Para sete pessoas, incluindo duas crianças, o pesadelo teve final feliz. Abrigadas num canto da cozinha do hotel Rigopiano, reduzido a escombros após uma avalancha, foram encontradas 42 horas depois da tragédia pelas equipas de resgate, que tentam salvar outras três. Poucos acreditavam que fosse possível sobreviver

Em sites de reservas turísticas online, como o Booking, as fotos do Hotel Rigopiano, na localidade italiana de Farindola, - o mesmo que foi destruído por uma avalancha esta quarta-feira - continuam tentadoramente a anunciar “o sítio perfeito para aqueles que querem estar rodeados pela natureza”. Entre as imagens que desfilam com os quartos, as salas de refeição, a sauna ou mesmo a piscina interior e as vistas para a paisagem, nenhuma mostra o lugar que ficará na memória dos sete sobreviventes resgatados dos escombros esta sexta-feira como o refúgio que os salvou: a cozinha.

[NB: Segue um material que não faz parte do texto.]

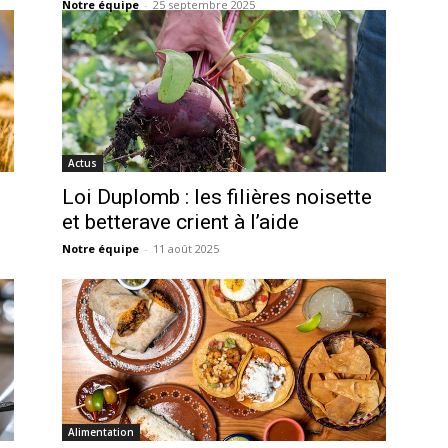
Notre équipe
-
25 septembre 2025
Actus
Loi Duplomb : les filières noisette
et betterave crient à l’aide
Notre équipe
-
11 août 2025
Alimentation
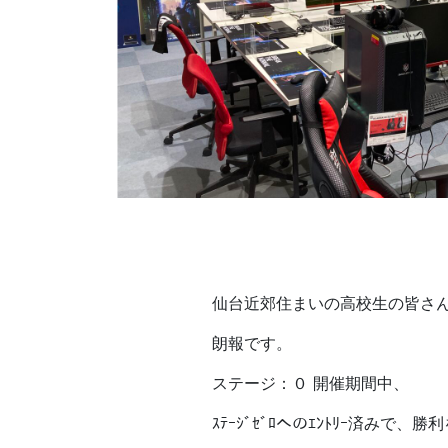
仙台近郊住まいの高校生の皆さ
朗報です。
ステージ：０ 開催期間中、
ｽﾃｰｼﾞｾﾞﾛへのｴﾝﾄﾘｰ済みで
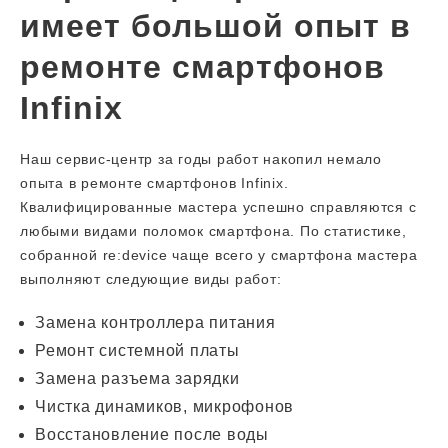
имеет большой опыт в
ремонте смартфонов
Infinix
Наш сервис-центр за годы работ накопил немало
опыта в ремонте смартфонов Infinix.
Квалифицированные мастера успешно справляются с
любыми видами поломок смартфона. По статистике,
собранной re:device чаще всего у смартфона мастера
выполняют следующие виды работ:
Замена контроллера питания
Ремонт системной платы
Замена разъема зарядки
Чистка динамиков, микрофонов
Восстановление после воды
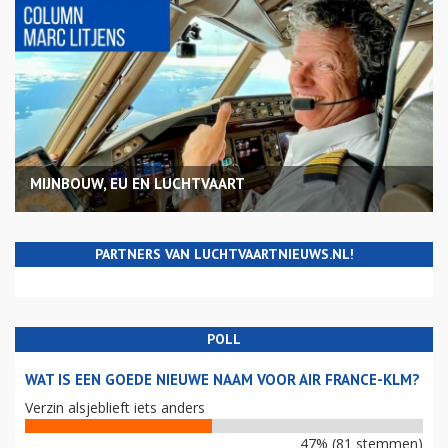
MIJNBOUW, EU EN LUCHTVAART
PARTNERS VAN LUCHTVAARTNIEUWS.NL!
POLL
WAT IS EEN GOEDE NIEUWE NAAM VOOR AIR FRANCE-KLM?
Verzin alsjeblieft iets anders
47% (81 stemmen)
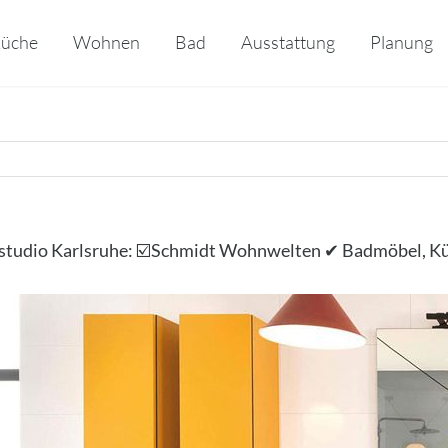
üche
Wohnen
Bad
Ausstattung
Planung
studio Karlsruhe: ☑️Schmidt Wohnwelten ✔ Badmöbel, K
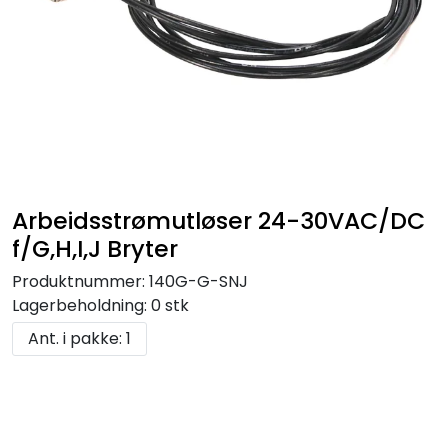
Arbeidsstrømutløser 24-30VAC/DC
f/G,H,I,J Bryter
Produktnummer:
140G-G-SNJ
Lagerbeholdning:
0 stk
Ant. i pakke: 1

Abrigado num recanto, onde lhes foi possível manter uma pequena fogueira, o grupo composto por sete pessoas, entre as quais duas crianças, foi a boa notícia que já quase ninguém esperava (inicialmente foi divulgado que seriam oito pessoas, mas um balanço posterior corrigiu a informação). Após uma madrugada muito dura, em que, sob condições extremas de frio e dificuldades de acesso, 135 elementos das equipas de socorro insistiram em rebuscar nos escombros, chamando e revolvendo os destroços, na esperança de encontrar vida, o primeiro sinal de esperança surgiu em forma de fumo negro.